Pour rappel, lorsqu’une entreprise est dans une situation financière irrémédiablement compromise, elle est placée en liquidation judiciaire. Cette procédure collective a pour objectif de rembourser « au mieux » les dettes de l’entreprise avec son actif. Cette mission est confiée à un liquidateur judiciaire.
Notez que la liquidation judiciaire est « personnelle », c’est-à-dire qu’elle ne concerne que le patrimoine de la personne en difficulté. Cependant, s’il est constaté une confusion entre le patrimoine de la société et celui d’un tiers, typiquement son dirigeant, le juge peut décider d’étendre la procédure de liquidation judiciaire au patrimoine de ce tiers.
Quel intérêt ? Cette extension permet aux créanciers d’obtenir le paiement des sommes qui leur sont dues sur non plus un, mais 2 patrimoines, ce qui augmente les chances de remboursement.
Mais encore faut-il qu’il y ait bien une confusion des patrimoines, c’est-à-dire des relations anormales entre le patrimoine d’un tiers et celui de la société placée en liquidation.
Dans une affaire récente, une société est mise en liquidation judiciaire. Mais, parce que son associé-dirigeant a retiré du compte de la société (espèces et virements) pour près de 88 000 €, le liquidateur judiciaire demande au juge d’étendre la procédure collective au patrimoine du gérant.

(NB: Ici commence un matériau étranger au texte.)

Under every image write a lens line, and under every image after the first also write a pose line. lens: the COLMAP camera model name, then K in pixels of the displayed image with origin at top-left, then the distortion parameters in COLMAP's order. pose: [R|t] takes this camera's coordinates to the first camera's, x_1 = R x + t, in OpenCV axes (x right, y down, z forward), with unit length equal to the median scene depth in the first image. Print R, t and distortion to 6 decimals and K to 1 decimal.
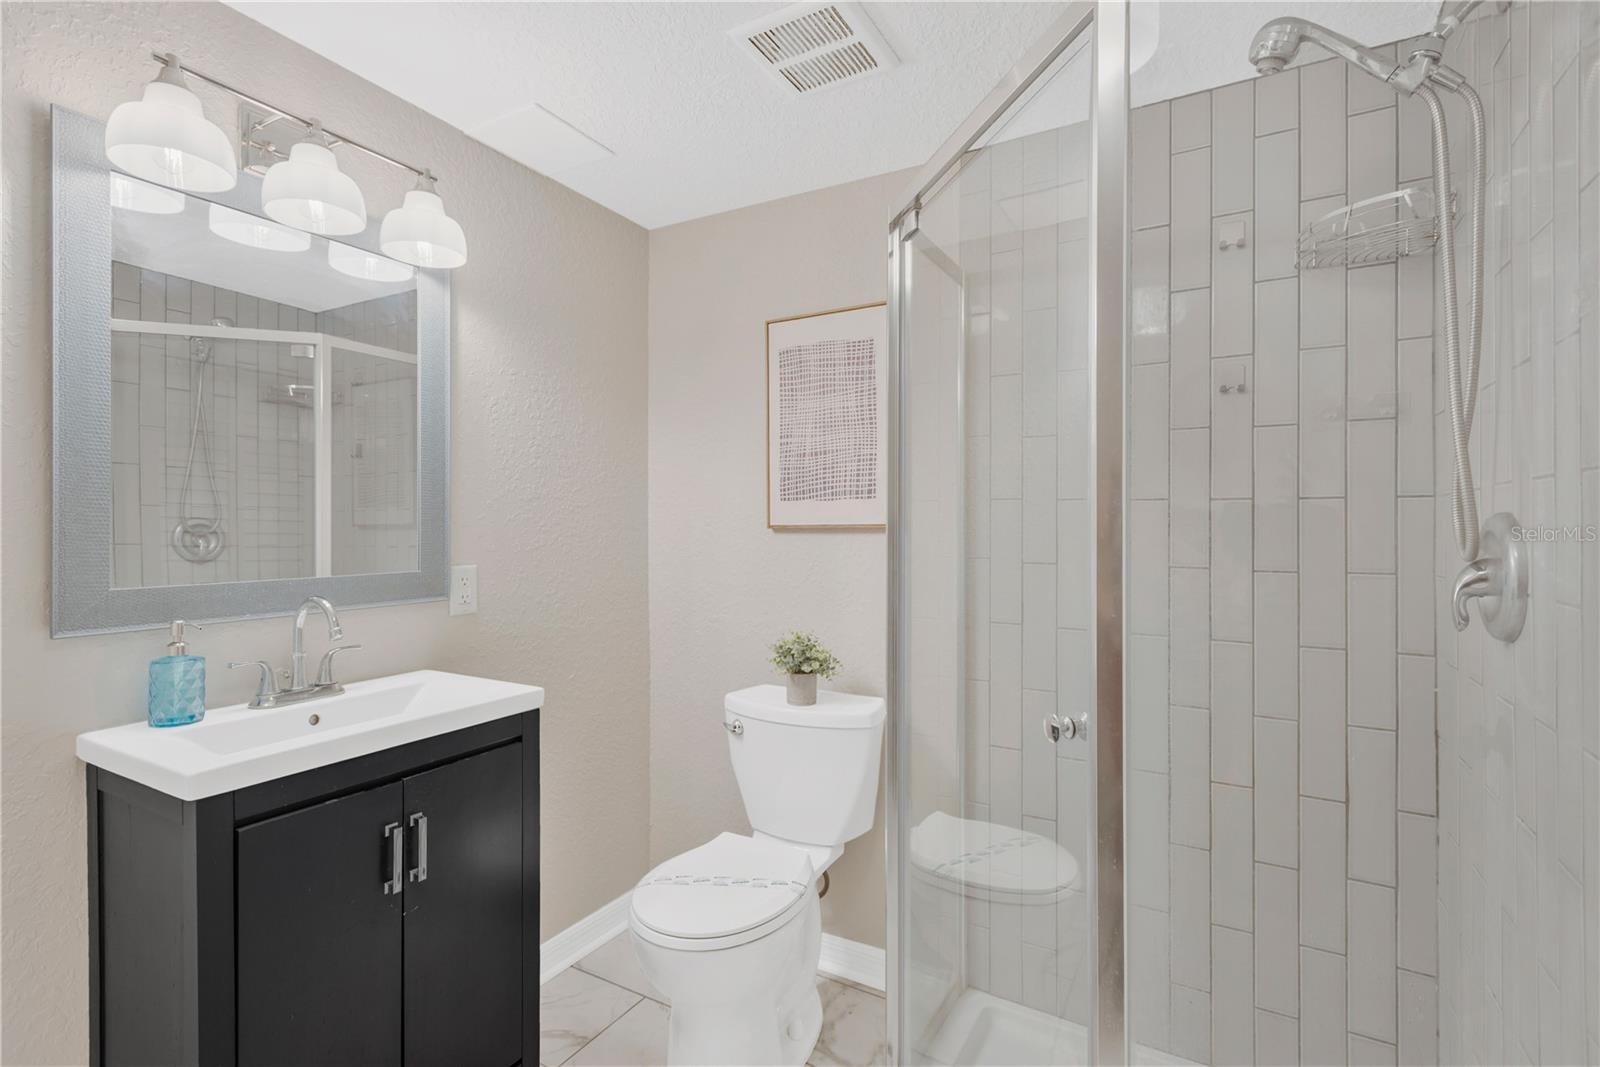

Selon le liquidateur, ce transfert d’argent non justifié est une relation financière anormale constitutive d’une confusion de patrimoines.
« Aucune confusion ! », se défend le gérant selon qui, bien au contraire, ces retraits ont été faits de manière à bien délimiter les patrimoines. Le dirigeant a, en effet, noté sa dette envers sa société en l’inscrivant en débit sur le compte courant d’associés.
Pour rappel, le compte courant d’associés matérialise les prêts consentis par les associés à leur entreprise. Concrètement, ils injectent de l’argent que la société rembourse avec intérêts.
Il peut arriver qu’un compte courant d’associés soit en débit, c’est-à-dire que l’un des associés ait emprunté de l’argent à la société.
Pour en revenir à l’affaire, puisqu’il a bien indiqué être le débiteur de sa société, il n’y a pas de confusion de patrimoines, selon le dirigeant…
… Ce qui ne convainc pas le juge : la seule inscription des virements et des retraits au débit du compte courant d’associés ne permet pas d’écarter l’anormalité de la relation financière.
Le juge en profite pour rappeler que de tels retraits en compte courant sont interdits lorsqu’ils sont effectués par :
les dirigeants et associés personnes physiques d’une SARL (comme c’est le cas ici) ; les administrateurs et directeurs généraux d’une société anonyme (SA) et d’une société par actions simplifiée (SAS).